Two things are important with regard to the policy. First, the depreciation policy only affects the situation up to the time the asset is fully depreciated. After that, annual gains and losses are affected only by operating costs. Second, an aggressive policy may return the investment quickly and reduce financial risk, but it increases reluctance to make the investment because high early depreciation charges produce significant losses on revenue in early years.
This is shown in the graph where the gray line and the light blue line show the early negative results arising from changing the depreciation policy from that used in the example to a more aggressive policy where the full value is depreciated over four years at a rate of 40, 30, 20, and 10 percent in successive years.
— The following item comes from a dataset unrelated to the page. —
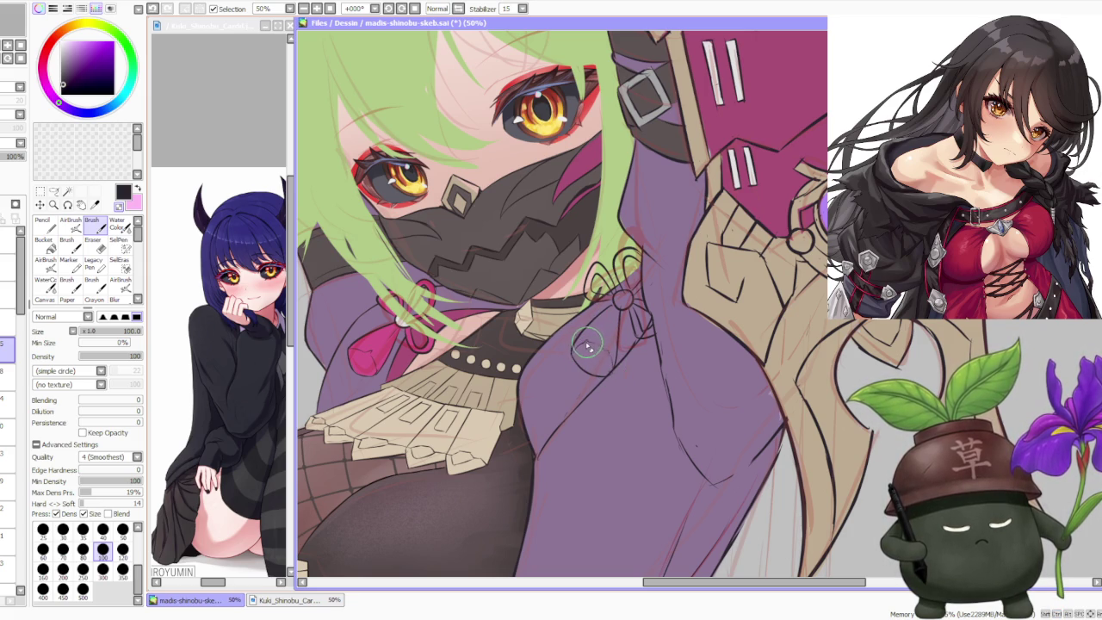
scroll(590, 340, down, 3)
scroll(659, 261, down, 1)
The graph also shows how the blue lines and the grey and black lines flow together once the machine has been fully depreciated and the policy no longer affects the situation.
We use fixed hourly internal rental rates to calculate the revenue earned by a machine, and we then analyze the difference between cost and revenue. Variations cause concern because we want steady results from month to month. But, as we have seen from the example, variations are frequently the result of the policy used to calculate depreciation charges. The policy needs to be consistent, conservative and in compliance with generally accepted accounting practice. It must also recognize that depreciation charges affect annual results and can easily put an inappropriate short-term focus on what should be wise, well-considered, long-term repair/rebuild/replace decisions.